Qantas Reroutes Perth to London via Singapore, Adds 45 Minutes
Qantas rerouted its perth-to-London service as QF209 through Singapore Changi Airport after airspace closures linked to the 2026 Iran Crisis added up to 45 minutes to the trip. The change affects the westbound leg that had run nonstop from Perth International Airport to London Heathrow Airport since March 25, 2018.
The airline said the Singapore routing can carry more than 60 additional passengers because it faces fewer weight restrictions. That shift turns a route Qantas had operated as QF9 and QF10 on a 236-seat Boeing 787-9 into a different operating pattern, with the total journey via Singapore rising to more than 20 hours.
QF209 through Singapore Changi Airport
Qantas said the revised Europe-bound service uses QF209 with a stop in Singapore Changi Airport. The airline began direct non-stop flights between Perth International Airport and London Heathrow Airport on March 25, 2018, using a 236-seat Boeing 787-9 on a route more than 9,000 miles, or 14,484 km, long.

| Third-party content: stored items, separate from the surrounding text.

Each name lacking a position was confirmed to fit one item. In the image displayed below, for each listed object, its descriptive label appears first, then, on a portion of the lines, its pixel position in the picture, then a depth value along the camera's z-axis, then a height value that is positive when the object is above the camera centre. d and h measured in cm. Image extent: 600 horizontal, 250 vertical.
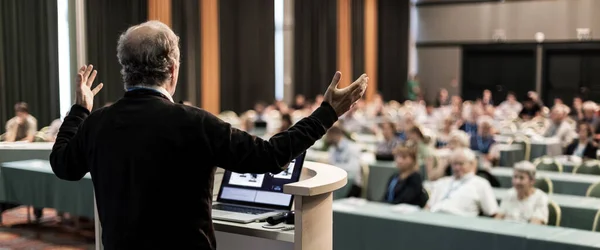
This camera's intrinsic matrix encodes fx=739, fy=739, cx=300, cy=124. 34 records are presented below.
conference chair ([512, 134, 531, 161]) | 942 -101
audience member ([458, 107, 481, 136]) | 1029 -82
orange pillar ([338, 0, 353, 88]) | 1656 +63
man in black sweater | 173 -20
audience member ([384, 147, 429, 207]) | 527 -84
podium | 200 -42
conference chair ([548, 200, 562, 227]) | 480 -96
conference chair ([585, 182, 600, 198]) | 544 -92
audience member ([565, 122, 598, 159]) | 829 -89
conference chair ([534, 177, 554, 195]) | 555 -90
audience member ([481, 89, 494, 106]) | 1547 -70
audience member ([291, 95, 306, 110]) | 1524 -74
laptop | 228 -42
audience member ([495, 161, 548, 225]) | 479 -90
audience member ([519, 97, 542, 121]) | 1490 -91
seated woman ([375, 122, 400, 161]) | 767 -83
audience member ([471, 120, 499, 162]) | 920 -91
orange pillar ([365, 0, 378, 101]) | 1917 +58
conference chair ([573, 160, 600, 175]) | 675 -94
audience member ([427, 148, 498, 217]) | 512 -88
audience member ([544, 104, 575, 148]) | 995 -84
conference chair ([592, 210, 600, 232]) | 457 -98
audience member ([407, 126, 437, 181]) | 736 -86
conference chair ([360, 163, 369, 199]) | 671 -102
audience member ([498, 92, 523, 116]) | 1588 -89
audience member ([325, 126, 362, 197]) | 689 -87
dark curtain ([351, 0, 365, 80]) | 1775 +74
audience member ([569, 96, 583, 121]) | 1235 -72
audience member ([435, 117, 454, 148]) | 972 -90
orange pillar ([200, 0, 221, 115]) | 1291 +10
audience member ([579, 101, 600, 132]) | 960 -67
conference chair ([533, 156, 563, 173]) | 691 -94
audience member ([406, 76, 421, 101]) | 1952 -61
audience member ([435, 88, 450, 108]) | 1783 -87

Boeing lists the 787-9 range at 8,705 miles, or 14,010 km. Qantas equips the aircraft with 42 business class seats, 28 premium economy seats and 166 economy seats, a layout that leaves little room when the plane is pushed near its operating limits on the westbound leg.
Westbound Perth-London capacity
Analytic Flying said westbound seat capacity between Perth and London averaged 219 seats per flight from October 2024 to September 2025. On the eastbound return flight from London, only one seat remained empty on average over the same period.
That pattern shows how tightly the service was already being managed before the latest reroute. Qantas said the alternative path via Singapore allows it to carry more than 60 additional passengers per flight because the aircraft does not face the same weight restrictions on that routing.
Qantas changes in 2024
Qantas had used a similar rerouting twice for a short period in 2024. The airline also launched a seasonal route between Perth and Rome after London in 2018, but the Perth-London service remained the signature long-haul link now altered by the Middle East airspace closures.
For travelers booked on the westbound Perth-London service, the practical change is the stop in Singapore and the longer trip time. The new pattern preserves service on a route that can no longer run nonstop under the current routing without giving up cargo and passenger capacity.